Orthodox Union Proposes New Measures To Increase Revenues and Reduce Costs Tuition
Taking a page from White House Chief of Staff Rahm Emanuel, the Union of Orthodox Jewish Congregations of America is urging yeshiva day schools not to waste a good crisis.
With operation costs climbing for schools, and tuition increases bearing down on parents amid the current crushing economic downturn, the O.U.’s Rabbi Saul Zucker laid out a revolutionary package of school cost-saving measures to a worried gathering of Jewish education officials in Los Angeles.
More radically, Zucker proposed a model for a new kind of yeshiva to stem parent flight in the face of rising tuitions. By taking a stripped down, no-frills approach, he said, yeshivas can be established that will offer parents a strong Jewish and secular education for only $6,500 to $7,000 per year.
“This is an amazing crisis,” said Zucker, the O.U.’s director of day school services, at the May 3 meeting. “The vision down the not-to-distant road if things continue on the way they are is that the entire yeshiva day school system in this country will implode in five years, according to my estimates, because of these high costs.” But the crisis also offers a “silver lining,” he said — an opportunity to innovate in ways that will help schools move forward in the long term.
Zucker proposed a six-point program, including a number of changes that would, on their own merits, modernize school operations. Among the steps Zucker proposed are:
*Establishing a health plan for yeshiva school employees nationwide, via the OU, that will be administered by a corporation that already insures tens of thousands of employees. This, Zucker said, would save individual yeshivas “tens of thousands of dollars” through the lower premiums that such an arrangement would make possible.
Zucker’s proposals include:
*Reducing energy costs by converting schools to alternative power sources, such as solar and wind. Zucker said the O.U. had located an agent willing to do a free assessment of conversion costs for individual schools. He suggested that the conversions themselves could be done at reduced rates via government subsidies now available.

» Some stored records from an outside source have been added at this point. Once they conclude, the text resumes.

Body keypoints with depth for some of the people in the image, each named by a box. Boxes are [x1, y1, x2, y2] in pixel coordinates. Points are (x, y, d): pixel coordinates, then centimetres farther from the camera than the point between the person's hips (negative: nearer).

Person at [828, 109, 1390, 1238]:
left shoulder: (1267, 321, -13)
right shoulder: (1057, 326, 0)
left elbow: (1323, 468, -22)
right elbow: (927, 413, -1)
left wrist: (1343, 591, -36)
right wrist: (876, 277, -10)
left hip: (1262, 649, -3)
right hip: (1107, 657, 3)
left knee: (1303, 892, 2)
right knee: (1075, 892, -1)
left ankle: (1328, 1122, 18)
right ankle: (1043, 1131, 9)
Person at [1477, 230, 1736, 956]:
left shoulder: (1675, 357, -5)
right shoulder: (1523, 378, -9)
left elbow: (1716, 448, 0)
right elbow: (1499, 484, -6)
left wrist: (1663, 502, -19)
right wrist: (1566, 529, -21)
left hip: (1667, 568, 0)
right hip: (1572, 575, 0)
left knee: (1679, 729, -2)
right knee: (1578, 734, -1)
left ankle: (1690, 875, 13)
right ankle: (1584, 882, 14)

Setting up a *kehilla, or community fund, via local Orthodox congregations to allow schools to broaden their fundraising base beyond the families of their students. Under this plan, congregational rabbis would promote donations of roughly $20 per month, to be automatically deducted from the bank accounts or charged to the credit cards of synagogue members to support nearby yeshivas.

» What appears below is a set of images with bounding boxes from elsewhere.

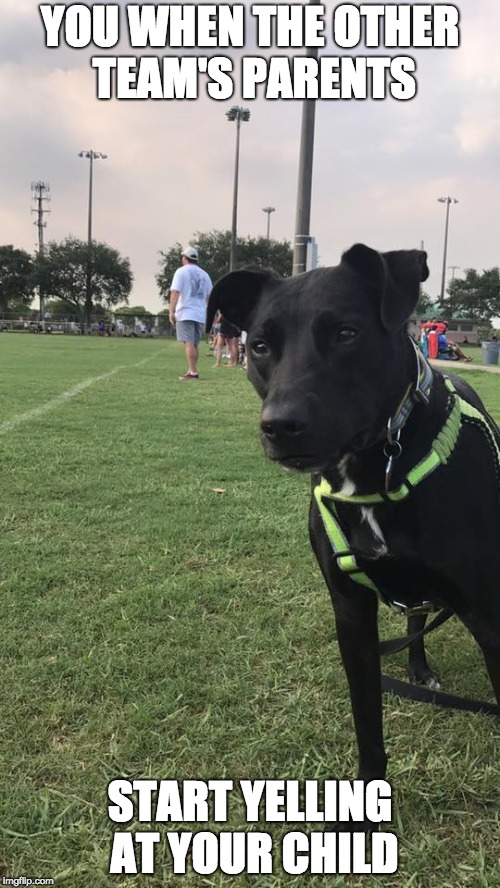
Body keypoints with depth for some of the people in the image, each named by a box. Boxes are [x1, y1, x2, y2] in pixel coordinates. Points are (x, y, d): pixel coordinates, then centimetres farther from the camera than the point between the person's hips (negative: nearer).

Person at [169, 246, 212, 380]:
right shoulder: (204, 274, 15)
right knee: (194, 344, 13)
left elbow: (175, 292, -11)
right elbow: (209, 296, 16)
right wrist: (209, 314, 22)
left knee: (189, 343, -10)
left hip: (186, 313, -6)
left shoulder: (181, 271, -1)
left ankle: (193, 372, -16)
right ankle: (193, 371, 15)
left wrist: (171, 311, -13)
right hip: (201, 314, 6)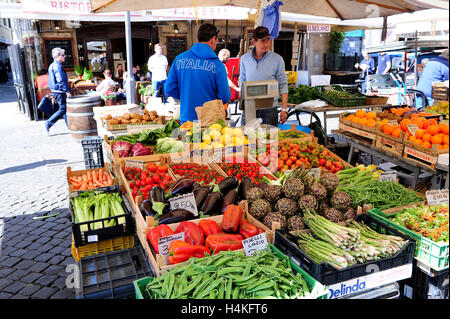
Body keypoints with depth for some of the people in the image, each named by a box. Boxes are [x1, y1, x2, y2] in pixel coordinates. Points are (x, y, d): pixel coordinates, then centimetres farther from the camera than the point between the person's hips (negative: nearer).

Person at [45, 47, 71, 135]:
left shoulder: (53, 65, 17)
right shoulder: (57, 66, -15)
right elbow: (60, 80, -22)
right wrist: (67, 91, -21)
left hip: (57, 91, 11)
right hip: (59, 91, -11)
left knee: (65, 108, 12)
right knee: (63, 109, -5)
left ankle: (70, 127, 16)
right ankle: (48, 123, 1)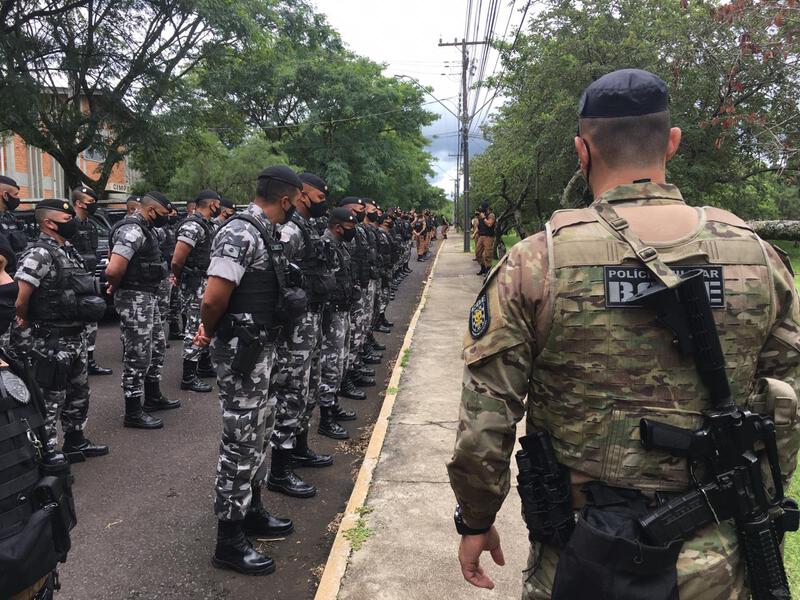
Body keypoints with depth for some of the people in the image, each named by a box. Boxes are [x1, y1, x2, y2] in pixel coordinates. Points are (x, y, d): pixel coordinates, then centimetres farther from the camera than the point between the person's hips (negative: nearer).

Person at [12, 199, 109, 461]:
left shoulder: (69, 251, 10)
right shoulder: (40, 254, -18)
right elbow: (18, 297, -25)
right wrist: (26, 328, -12)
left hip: (76, 337, 9)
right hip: (52, 343, -9)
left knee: (79, 392, 19)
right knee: (51, 399, 1)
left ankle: (76, 443, 35)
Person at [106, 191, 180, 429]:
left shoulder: (143, 228, 13)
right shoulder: (132, 231, -20)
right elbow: (114, 269, -30)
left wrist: (115, 286, 14)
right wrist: (115, 287, -10)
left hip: (148, 297, 10)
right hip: (135, 300, -10)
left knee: (156, 347, 20)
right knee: (138, 356, -2)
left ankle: (153, 398, 35)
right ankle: (133, 412, 9)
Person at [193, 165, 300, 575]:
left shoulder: (262, 232, 10)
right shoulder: (240, 234, -21)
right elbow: (213, 299, -25)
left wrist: (211, 330, 11)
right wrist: (211, 332, -7)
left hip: (260, 349, 10)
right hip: (241, 352, -10)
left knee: (258, 435, 20)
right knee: (241, 443, 0)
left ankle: (252, 512, 36)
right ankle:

*Using a professional grants consultant, to be made available via the OU, to identify government and private sources for additional financial support and draft the grant proposals to obtain the funds.
*Having yeshiva students, parents and faculty use and get others to use a custom Internet toolbar offered through the O.U. for their Web browser. With each click, corporate sponsors whose ads jump to the top of searches will contribute to a fund to be maintained by the O.U. and disbursed to the schools.

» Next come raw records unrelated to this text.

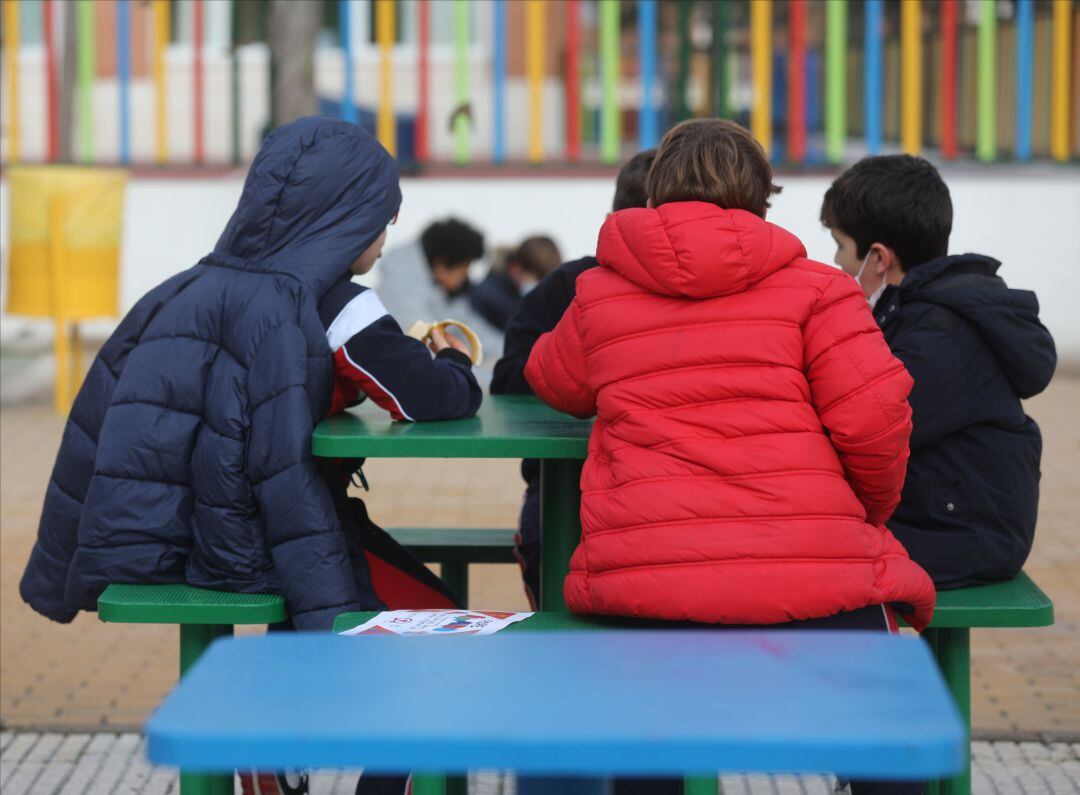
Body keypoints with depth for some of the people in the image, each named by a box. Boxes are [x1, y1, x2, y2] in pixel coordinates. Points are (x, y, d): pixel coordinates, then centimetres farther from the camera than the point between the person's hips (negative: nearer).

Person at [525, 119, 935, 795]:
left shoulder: (599, 293, 13)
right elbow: (874, 419, -5)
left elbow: (553, 382, 32)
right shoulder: (813, 287, 4)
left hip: (638, 584, 2)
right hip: (811, 575, -2)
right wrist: (870, 513, 14)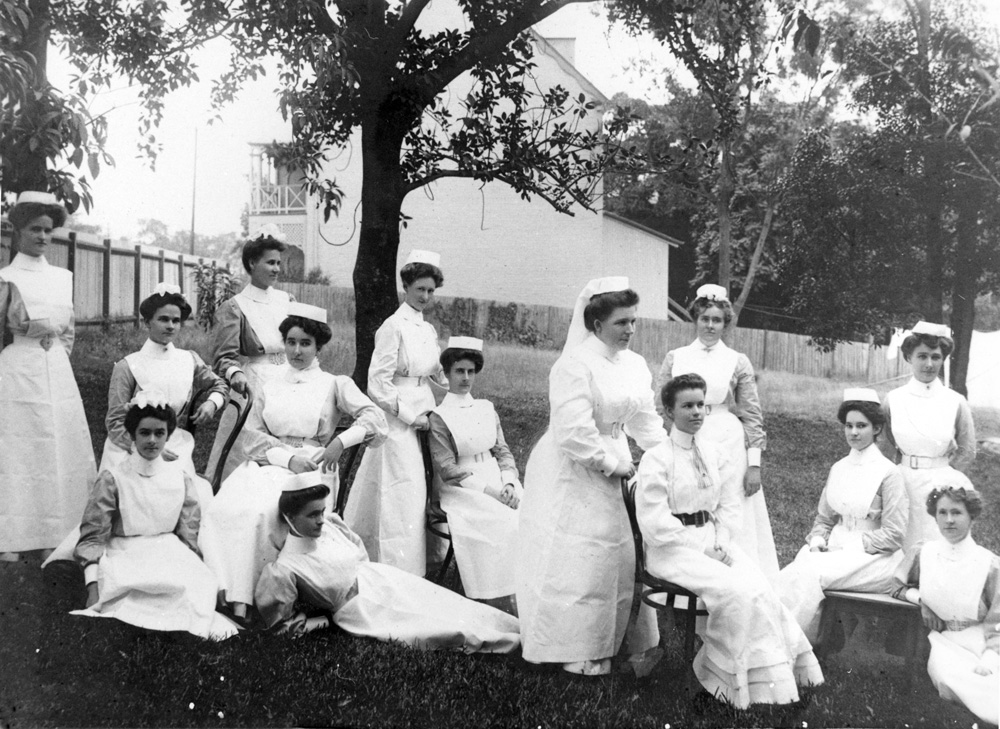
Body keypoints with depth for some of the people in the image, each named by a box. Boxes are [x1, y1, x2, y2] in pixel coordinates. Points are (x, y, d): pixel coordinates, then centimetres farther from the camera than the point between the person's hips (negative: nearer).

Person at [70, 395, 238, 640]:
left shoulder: (180, 478, 6)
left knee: (202, 584, -27)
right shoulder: (113, 479, -4)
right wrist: (93, 588, -17)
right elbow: (92, 536, -6)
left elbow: (188, 536, 8)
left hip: (169, 555, 2)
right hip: (124, 556, -2)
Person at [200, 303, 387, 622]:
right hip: (268, 464, 3)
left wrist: (341, 441, -18)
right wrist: (288, 457, -9)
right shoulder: (269, 388, 20)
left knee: (262, 512, -32)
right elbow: (251, 438, 9)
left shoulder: (335, 384, 11)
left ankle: (241, 603, -25)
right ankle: (233, 597, -30)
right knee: (225, 509, -28)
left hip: (312, 469, -3)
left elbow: (374, 418, -2)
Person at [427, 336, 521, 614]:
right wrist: (491, 490, -15)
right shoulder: (439, 417, -1)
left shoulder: (486, 409, 15)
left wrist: (508, 483, -7)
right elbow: (448, 470, -7)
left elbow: (503, 452, 13)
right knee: (506, 524, -29)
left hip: (499, 484, 5)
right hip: (462, 490, -5)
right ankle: (505, 604, -21)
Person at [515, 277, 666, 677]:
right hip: (572, 474, -8)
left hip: (613, 469, 8)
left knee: (621, 553, 12)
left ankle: (614, 641, 25)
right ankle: (575, 651, 15)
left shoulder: (635, 365, 7)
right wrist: (610, 463, -16)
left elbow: (646, 420, 15)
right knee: (575, 560, 1)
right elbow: (574, 432, -25)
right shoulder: (575, 365, -19)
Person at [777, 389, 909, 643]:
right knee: (793, 572, -26)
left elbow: (893, 535, -8)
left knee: (810, 574, -30)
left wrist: (851, 545, -13)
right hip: (836, 550, 5)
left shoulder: (889, 473, -6)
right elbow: (824, 518, 19)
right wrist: (817, 539, -2)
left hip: (875, 558, -5)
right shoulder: (838, 469, 12)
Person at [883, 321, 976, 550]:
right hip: (905, 486, 1)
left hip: (943, 487, -1)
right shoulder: (893, 400, -1)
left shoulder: (956, 403, -4)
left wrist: (938, 474, 2)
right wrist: (908, 469, 8)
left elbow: (967, 452, 3)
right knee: (904, 551, 2)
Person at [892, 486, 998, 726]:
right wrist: (918, 596, -3)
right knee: (948, 676, -30)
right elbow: (894, 586, 17)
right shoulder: (922, 553, 4)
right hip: (943, 640, 1)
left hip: (979, 643, -1)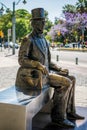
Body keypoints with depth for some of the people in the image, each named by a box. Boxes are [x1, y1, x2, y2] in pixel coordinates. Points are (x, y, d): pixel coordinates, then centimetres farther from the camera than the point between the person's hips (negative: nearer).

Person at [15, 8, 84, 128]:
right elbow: (22, 60, -18)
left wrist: (59, 69, 7)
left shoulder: (43, 40, 17)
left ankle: (69, 111, 3)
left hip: (44, 72, 9)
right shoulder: (28, 39, -9)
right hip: (35, 75, -9)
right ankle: (58, 116, -12)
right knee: (65, 83, -21)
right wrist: (38, 65, -32)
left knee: (71, 79, 1)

*Holding bingo fundraising events to generate income.
“Yes, I know there are some naysayers who think bringing up bingo is shameful and ridiculous,” Zucker said about the last proposal. “But there is a yeshiva school in Norfolk, Virginia, that has organized a weekly bingo night, with the help of parents, that has raised $300,000 per year for their school! The principal told me that without weekly bingo, they wouldn’t have been able to survive.”
Zucker said that his six-point program emerged from a summit of Jewish education officials in New York last January, at which some 20 initiatives were discussed. The schools involved ultimately agreed on six of them.
“What we came up with are mitigating measures to give the yeshivas some breathing room so they can pay their bills and operating expenses,” he said.
With a growing number of Orthodox families forced to consider removing their children from private Jewish schools due to their lack of financial resources, Zucker also proposed setting up a new kind of yeshiva day school.
“We have to consider setting up new schools that will provide an affordable option with larger student-to-teacher ratios, fewer administrators and maintenance staff, and fewer extracurricular programs,” he said.
For years, rising tuition costs have been a big issue with Orthodox families, many of which have a large number of children. Yearly tuitions currently can range from $15,000 to $20,000 per child. Zucker said his new model of affordable yeshivas is likely to have a student-to-teacher ratio of 25:1, as opposed to the current 18:1 in many schools. School sports and extracurricular activities would be offered only if there were volunteers to make them happen, he said. Computer labs would feature functional modern computers, but not necessarily state-of-the-art hardware.
Zucker stressed that the model was not just theoretical. While no school has been established along these lines yet, a group of parents in Englewood, N.J., is currently planning to launch one in the fall of 2010, Zucker said.
“We have to do something now to address this issue of tuitions, because doing nothing is not an option and will only lead to disasters for our school down the line,” he said.
School faculty and administrators attending Zucker’s symposium said they welcomed the O.U.’s efforts.
“I think there’s an impression that things might get worse in the future, and it’s definitely a problem,” said Seth Berkowitz, vice president of the Maimonides school in Los Angeles. “There are people that are not only putting their kids in public schools because it’s cheaper, but they’re also home-schooling them.”